The Moderne, under a plan approved by the Milwaukee Common Council on Tuesday and awaiting final approval from Mayor Tom Barrett, would receive the loan from the city’s Park East tax-incremental financing district. The lack of money for training on the project, Davis said, reflects a failure by the city, not the Moderne developer.

The Moderne would have 203 apartments, 14 condominiums and retail space. It would be on the corner of Old World Third Street and Juneau Avenue.

Davis raised the only opposition to the $55.2 million project, which has heavy support from local unions because their members would fill all 1,920 construction jobs created by the development. The promise of jobs and a boost to the tax base became the fundamental arguments for why the city should accept the risk of loaning money to the project.

“There’s not a recession in the construction industry,” said Alderman Michael Murphy, “there’s a depression.”

Rick Barrett, the Moderne developer, said he can start construction within about 30 days of the city approving the loan. Barrett, as a condition of getting the loan, agreed that Milwaukee residents will work at least 30 percent of the hours on the construction project, and 25 percent of the construction contract money will go to companies registered in the city’s Emerging Business Enterprise program.

“Being a Milwaukee resident and growing up here and being born and raised in Milwaukee, it means the world to me,” Barrett said of the prospect of putting builders to work.

Even though the Moderne would create a lot of jobs for journeymen, Davis said, the city should demand more training so unemployed people in the city can get skills for future jobs.

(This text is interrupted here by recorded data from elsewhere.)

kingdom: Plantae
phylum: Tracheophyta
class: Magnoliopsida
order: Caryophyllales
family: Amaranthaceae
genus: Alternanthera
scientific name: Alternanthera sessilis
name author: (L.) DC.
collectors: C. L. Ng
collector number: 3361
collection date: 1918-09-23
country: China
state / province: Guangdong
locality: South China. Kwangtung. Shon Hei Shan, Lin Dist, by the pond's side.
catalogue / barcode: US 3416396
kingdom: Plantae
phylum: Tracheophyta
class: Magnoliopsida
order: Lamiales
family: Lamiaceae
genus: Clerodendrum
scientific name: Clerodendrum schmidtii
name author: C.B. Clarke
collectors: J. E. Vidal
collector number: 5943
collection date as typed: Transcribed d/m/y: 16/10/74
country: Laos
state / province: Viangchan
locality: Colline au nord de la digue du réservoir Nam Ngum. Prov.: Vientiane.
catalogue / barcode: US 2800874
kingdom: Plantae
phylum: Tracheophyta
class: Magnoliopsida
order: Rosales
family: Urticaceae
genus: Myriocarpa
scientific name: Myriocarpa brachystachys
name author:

Other projects that received Park East TIF support got extra money to train Milwaukee residents to be builders.

But the city missed its opportunity on those projects, which include the Manpower Inc. headquarters and North End apartment project, to create a city-subsidized training program that can apply to all Park East projects that receive city money, Davis said.

“Unfortunately, this is the third project in the Park East in which we weren’t able to come up with a comprehensive plan,” he said.

The Moderne developers are working with the Milwaukee Area Workforce Investment Board to find ways to hire and train city residents, said project spokesman Tim McMurtry.

Although there is no program to guide training on the Moderne, the project could offer a chance for the city to create a model system, he said.

Davis said Milwaukee must lead the way because developers and contractors cannot afford to pay unskilled workers the high prevailing wages required on city projects such as the Moderne. Without a proven program, the city will have trouble creating job opportunities for trainees, especially when journeymen are hungry for work, he said.

“That’s the reason,” Davis said, “why we have to come up with a model that people understand.”